## Try it:
Find and copy every line in the records that includes the string "coffee".
BEGIN Exercise input
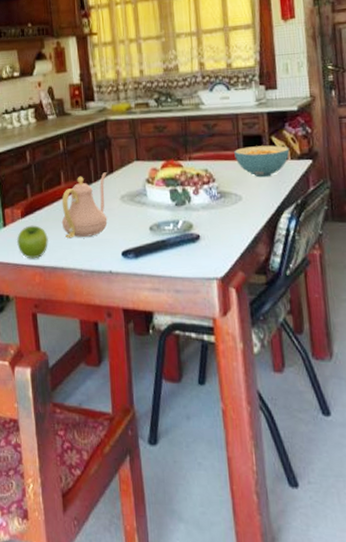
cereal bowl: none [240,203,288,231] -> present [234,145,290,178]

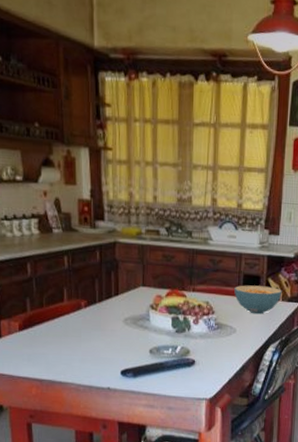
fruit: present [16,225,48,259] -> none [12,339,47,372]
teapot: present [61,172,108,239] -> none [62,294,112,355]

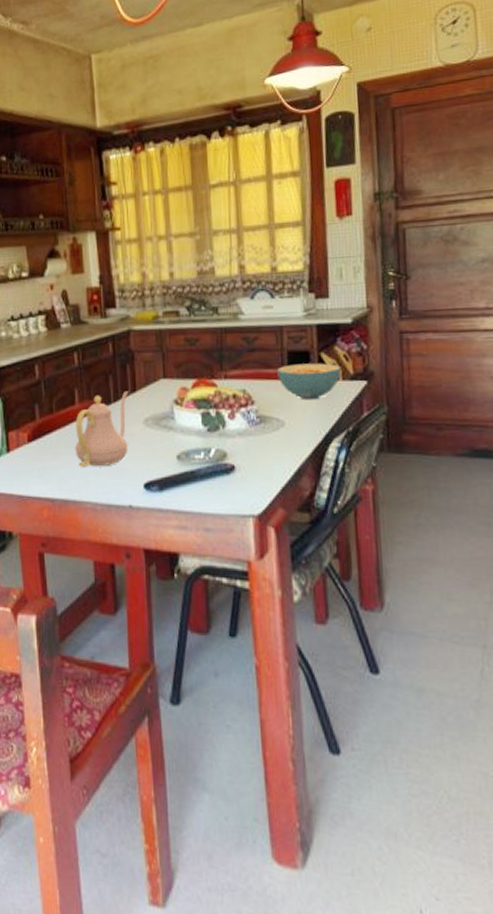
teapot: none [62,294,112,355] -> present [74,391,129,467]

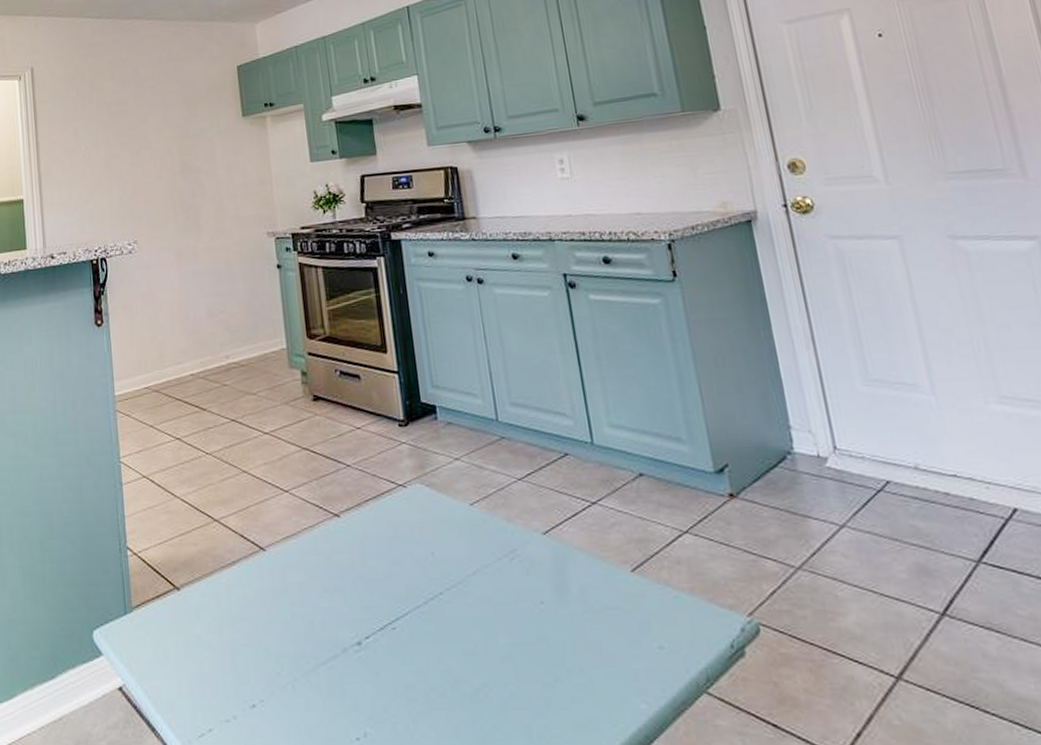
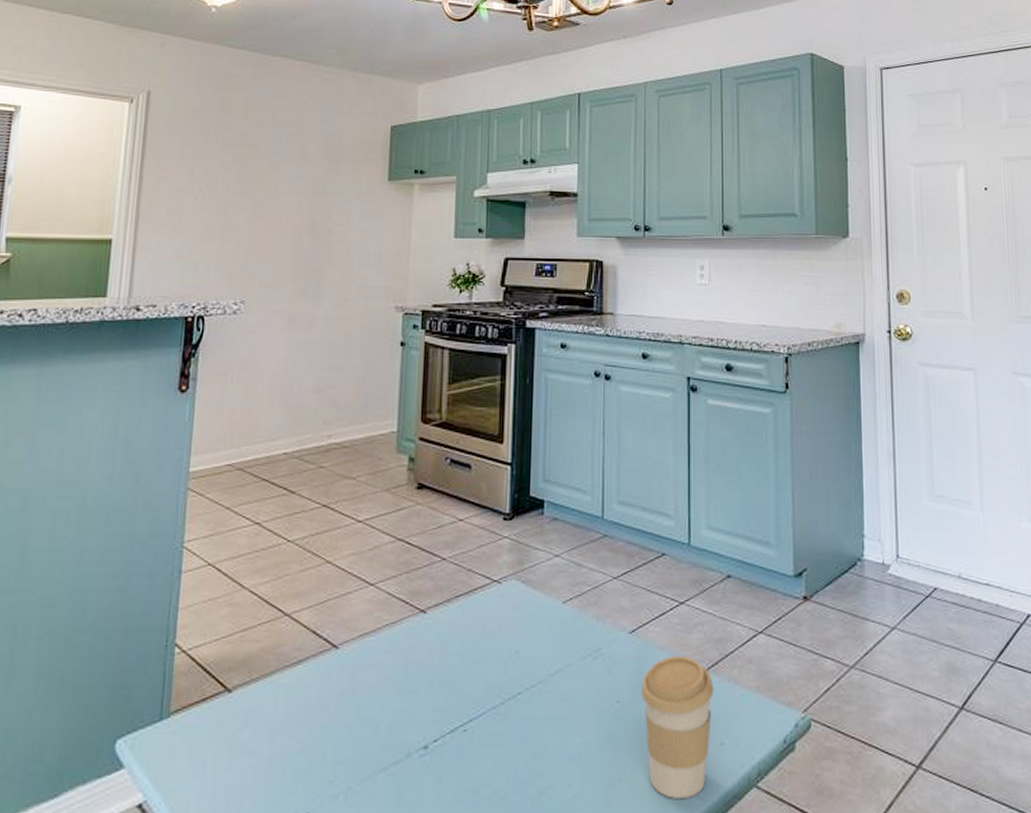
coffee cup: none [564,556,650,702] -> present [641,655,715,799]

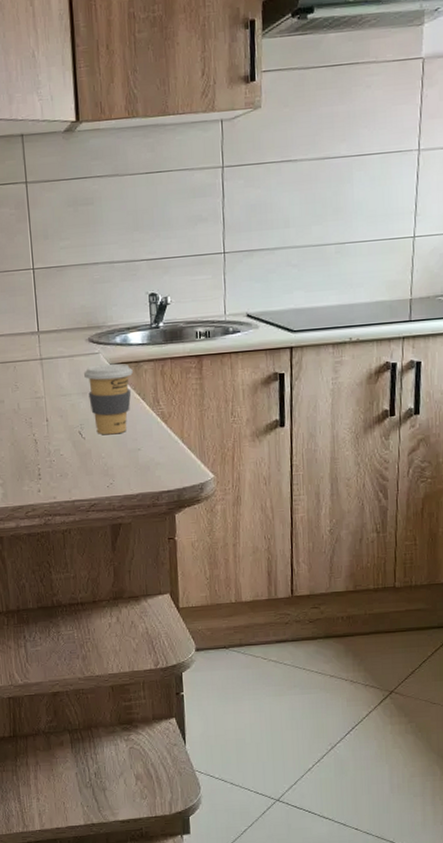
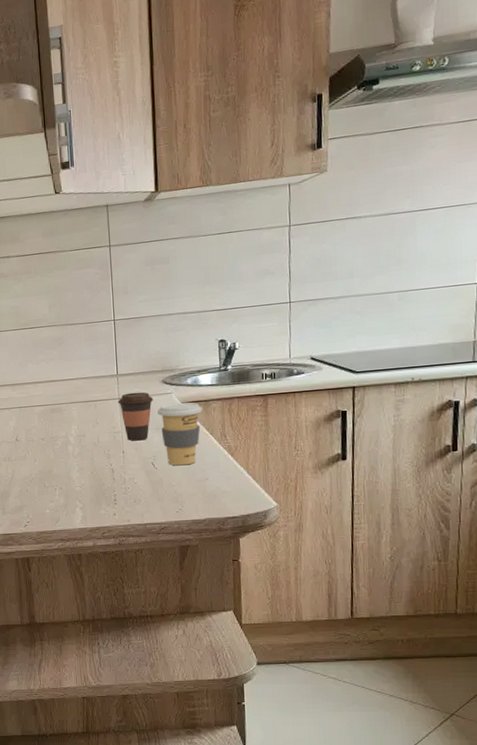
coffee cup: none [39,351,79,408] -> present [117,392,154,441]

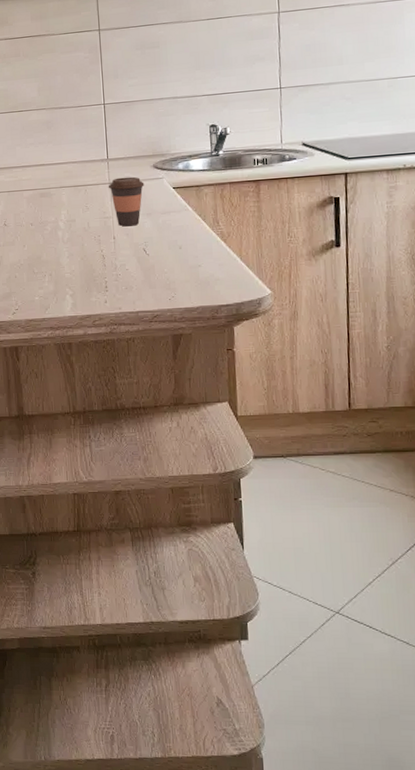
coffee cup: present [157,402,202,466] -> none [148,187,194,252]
END Exercise input
## Exercise answer:
coffee cup: none [564,556,650,702] -> present [641,655,715,799]
coffee cup: none [39,351,79,408] -> present [117,392,154,441]
coffee cup: present [157,402,202,466] -> none [148,187,194,252]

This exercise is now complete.